Neusa – Como a polícia ganha pouco no Brasil, provavelmente há policiais morando na favela.
Paulo – Na verdade, é policial pobre matando bandido pobre e vice -versa. Acho que eles não têm consciência disso. Quem manda no Brasil é o branco, as classes média e alta e a elite. São os europeus imigrantes que não estão nem aí com os índios e os negros. Os imigrantes que chegaram no Brasil apoiaram a escravidão e se deram bem graças a ela.

Neusa – As pessoas ficam chocadas com a realidade brasileira nas palestras que você dá por esse mundo afora?
Paulo – Com certeza. Em uma palestra no Festival de Literatura de Berlim alguém perguntou como é que o Brasil permite que uma criança de 12 anos carregue uma metralhadora. Rapidamente respondi: ‘Porque você permite que o seu governo venda armas para o Brasil. A arma só está na mão dessa criança porque o seu país a fabricou.’ Os alemães se levantaram batendo palmas e a pessoa que fez a pergunta se retirou.

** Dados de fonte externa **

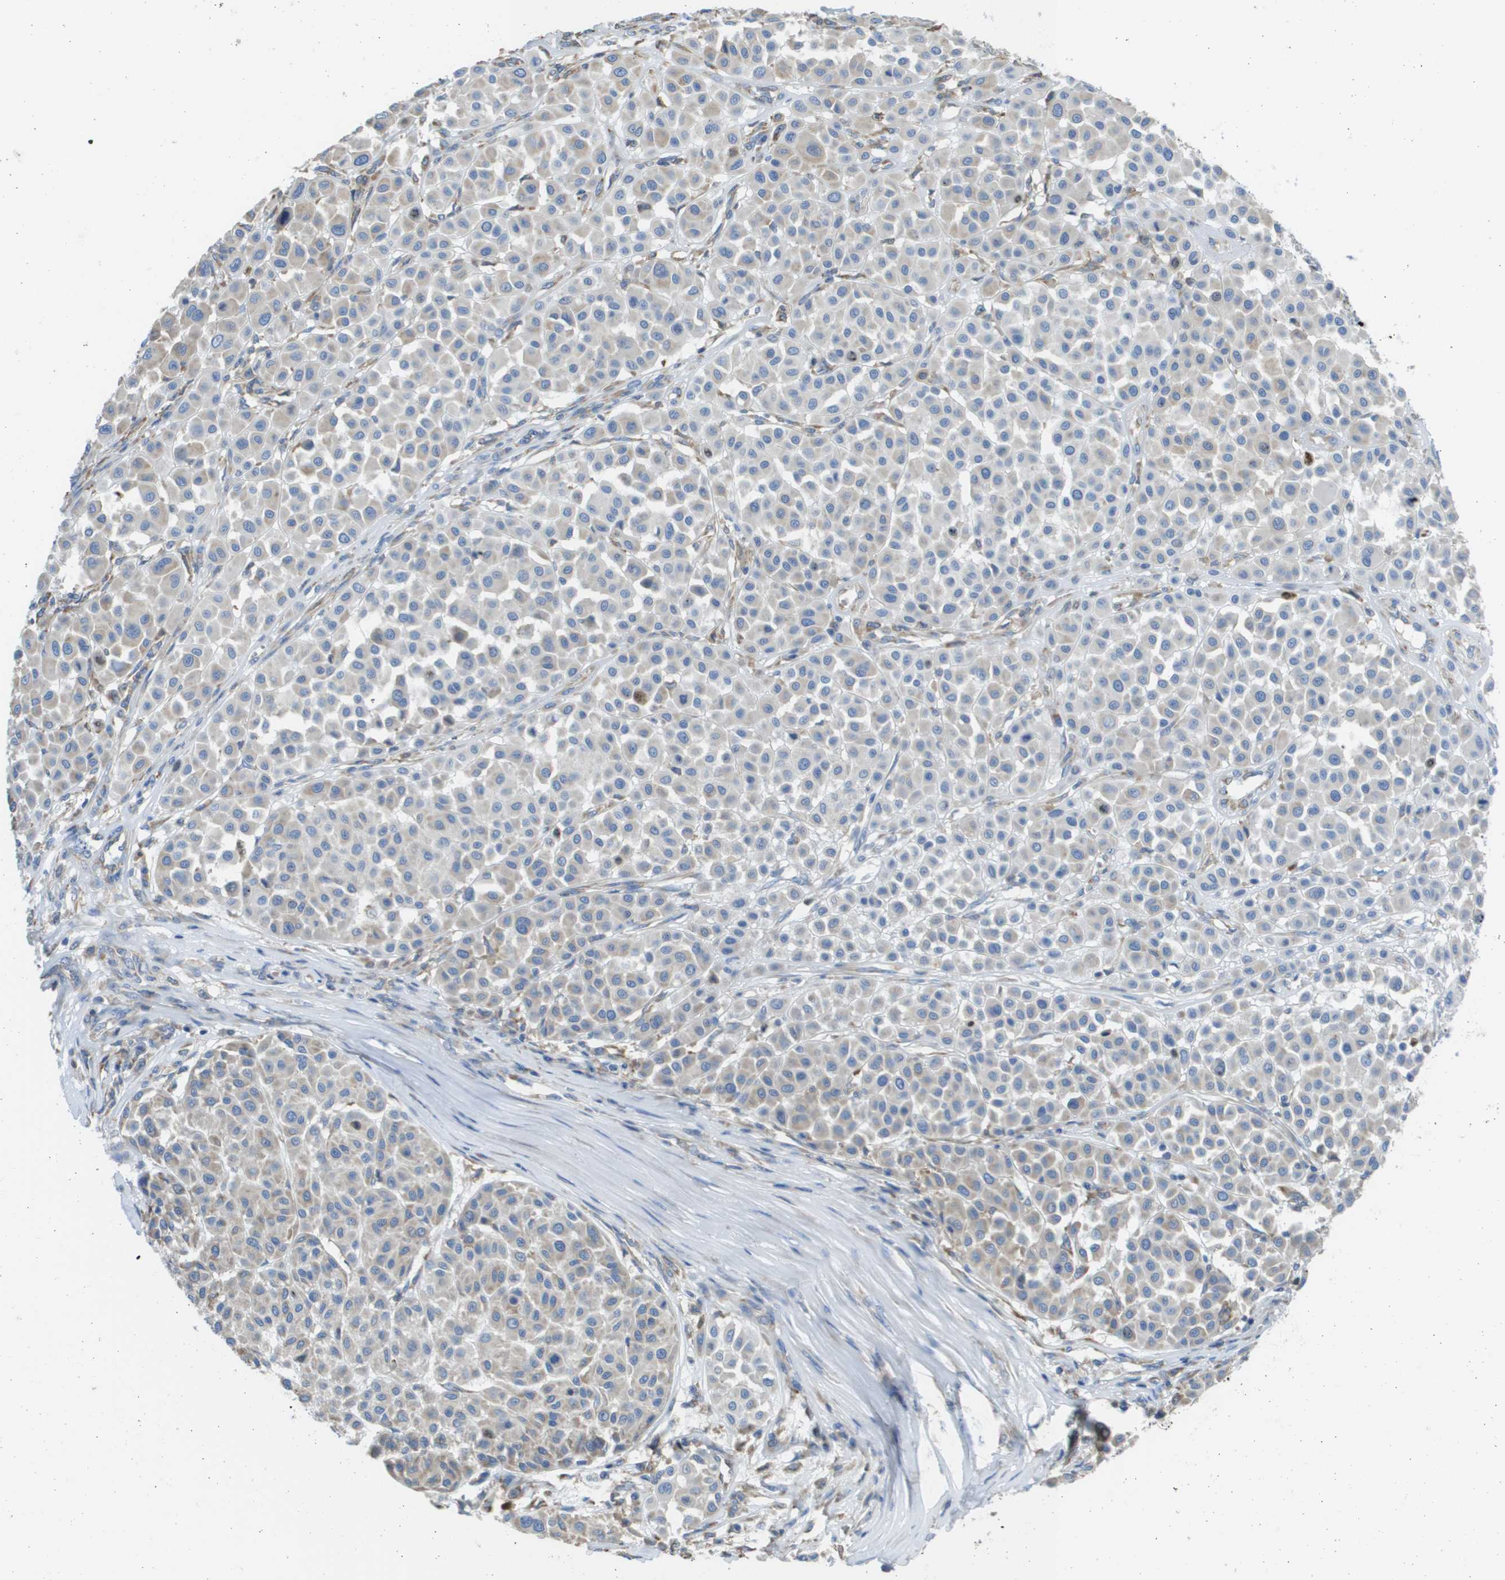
{"staining": {"intensity": "negative", "quantity": "none", "location": "none"}, "tissue": "melanoma", "cell_type": "Tumor cells", "image_type": "cancer", "snomed": [{"axis": "morphology", "description": "Malignant melanoma, Metastatic site"}, {"axis": "topography", "description": "Soft tissue"}], "caption": "Tumor cells are negative for protein expression in human melanoma.", "gene": "SDR42E1", "patient": {"sex": "male", "age": 41}}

Neusa – Por que você passou os direitos de filmar Cidade de Deus para o Fernando Meirelles e não para outro cineasta?
Paulo – Quando o livro foi lançado, cinco ou seis cineastas quiseram comprar os direitos. Acabamos escolhendo o que pareceu ter o melhor projeto. Escolhemos o Meirelles principalmente porque ele queria trabalhar com atores da própria favela. Li o roteiro antes de filmar, dei algumas opiniões, mas tudo foi muito informal. Participei como ator no filme, fazendo um padre, mas cortaram a minha cena (risos). 

Neusa – Como foi concorrer ao Oscar por melhor roteiro adaptado?
Paulo – Vejo o Oscar como um comércio. Vi todos os artistas e produtores, fiz contatos e fiquei amigo de alguns.

Neusa – O que você acha da febre Paulo Coelho pelo mundo?
Paulo – Paulo Coelho acaba divulgando o Brasil, a literatura e outros autores brasileiros. Tem gente que não gosta dele porque ele faz uma coisa para vender, mas todo mudo edita livro para vender.   

Neusa – Como foi seu primeiro encontro com Paulo Coelho?
Paulo – Foi numa feira enorme na Suécia. O Paulo Coelho me puxou pelo braço e disse: ‘vamos dar uma volta no salão. Vai falando qualquer coisa e me deixe abraçar você de vez em quando.’ Depois, ele se despediu dizendo: ‘Já te ajudei. Agora siga o teu caminho’. Quando ele se afastou, a imprensa toda veio atrás de mim (risos). O Paulo Coelho ficou observando de longe e fez sinal de positivo.

Neusa – Como você lida com a fama?
Paulo – A gente sai na mídia, fica famoso e as pessoas acham que somos importantes. Estou certo que o motorista que leva meu filho para o colégio é mais importante do que eu. O médico é mais importante do que o Fernando Meirelles e o Spike Lee (cineasta americano conhecido por filmes que retratam o racismo). A questão da fama é a pessoa saber que ela é igual a uma caixa de sabão: tem que anunciar porque tem que vender. É pura besteira uma pessoa se encantar com isso. Por outro lado, não sou santo. Já que me deram essa chance, às vezes tiro proveito da fama e abuso um pouquinho (risos).